In November, the agency ruled that Solyndra shut down because of foreign market pressure, making laid-off workers eligible for additional government assistance, including extended unemployment benefits, job training and relocation subsidies valued at up to $13,000 per worker.

To date, 52 workers have received the assistance, for a total cost of $450,000.

The Labor Department documents cite numerous examples of Solyndra losing competitive bidding processes to firms that manufacture solar panels overseas, including the home furnishing superstore Ikea, which purchased panels from the Norwegian firm REC Solar, and Wal-Mart, which opted for panels manufactured by BP Solar.

In interviews, former Solyndra employees said they weren't aware of the lost orders, but also were not surprised to hear that Solyndra’s production of solar panels far outstripped its sales.

“We would walk into the warehouse and such see piles and piles of pallets of panels, and we also heard stories of off-site warehouses,” said Michael P. Kohlstadt, who worked as a research and development engineer at Solyndra until the company folded.

“We all wondered what was happening there, and some of us asked if there were orders, but we never got a straight answer,” he said.

Multiple calls to former Solyndra officials cited in the Labor Department documents were not returned.

Since Solyndra declared bankruptcy last September, Trade Adjustment Assistance petitions have been filed on behalf of laid off workers at eight other solar manufacturers.

The Labor Department has certified five of the petitions, approving additional benefits to an estimated 339 solar industry workers, including 160 who worked at SunPower’s offices in Richmond and a CaliSolar plant in Sunnyvale.

The Labor Department denied the Trade Adjustment Assistance petition filed on behalf of workers at Abound Solar in Loveland, Colo. Petitions on behalf of workers at two companies are still pending.

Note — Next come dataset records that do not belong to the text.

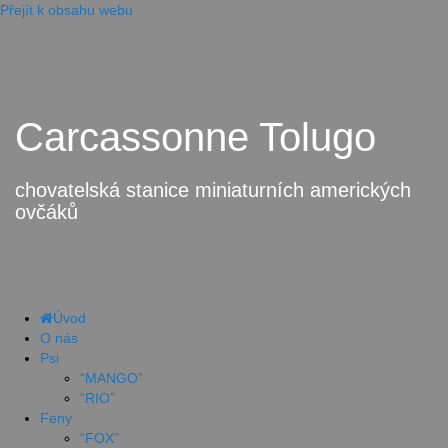
Přejít k obsahu webu
Carcassonne Tolugo
chovatelská stanice miniaturních amerických
ovčáků
Úvod
O nás
Psi
“MANGO”
“RIO”
Feny
“FOX”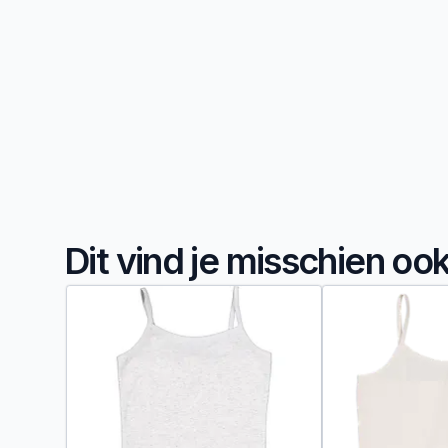
Dit vind je misschien oo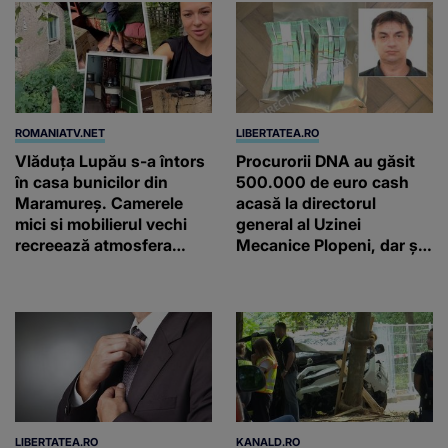
ROMANIATV.NET
LIBERTATEA.RO
Vlăduța Lupău s-a întors
Procurorii DNA au găsit
în casa bunicilor din
500.000 de euro cash
Maramureș. Camerele
acasă la directorul
mici si mobilierul vechi
general al Uzinei
recreează atmosfera
Mecanice Plopeni, dar și
autentică a unei
două ceasuri Patek
gospodării de odinioară
Philippe și Rolex
LIBERTATEA.RO
KANALD.RO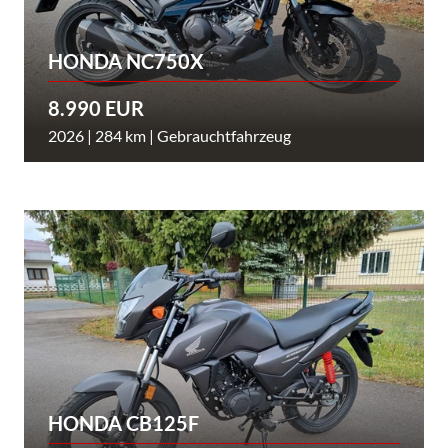
HONDA NC750X
8.990 EUR
2026 | 284 km | Gebrauchtfahrzeug
HONDA CB125F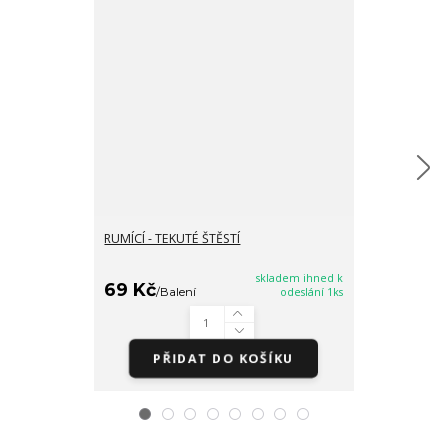
RUMÍCÍ - TEKUTÉ ŠTĚSTÍ
PRO ŠTĚSTÍ - 
MEDVÍDCI
skladem ihned k
69 Kč
69 Kč
/
Balení
odeslání 1ks
/
Bale
PŘIDAT DO KOŠÍKU
PŘI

In an interview, Shayle Kann, vice president of GTM Research, a leading alternative energy markets research firm, said the entire solar manufacturing industry is now contracting thanks to a global glut of production and shrinking government subsidies in Europe, which provides the largest market for many solar manufacturers, even those in the United States.

“Solyndra is not exactly alone,” Kann said. “The true context around it is that solar manufacturing is going through a contraction. It is a global phenomenon. There have been massive layoffs in Germany and even China. There is a global over-supply.”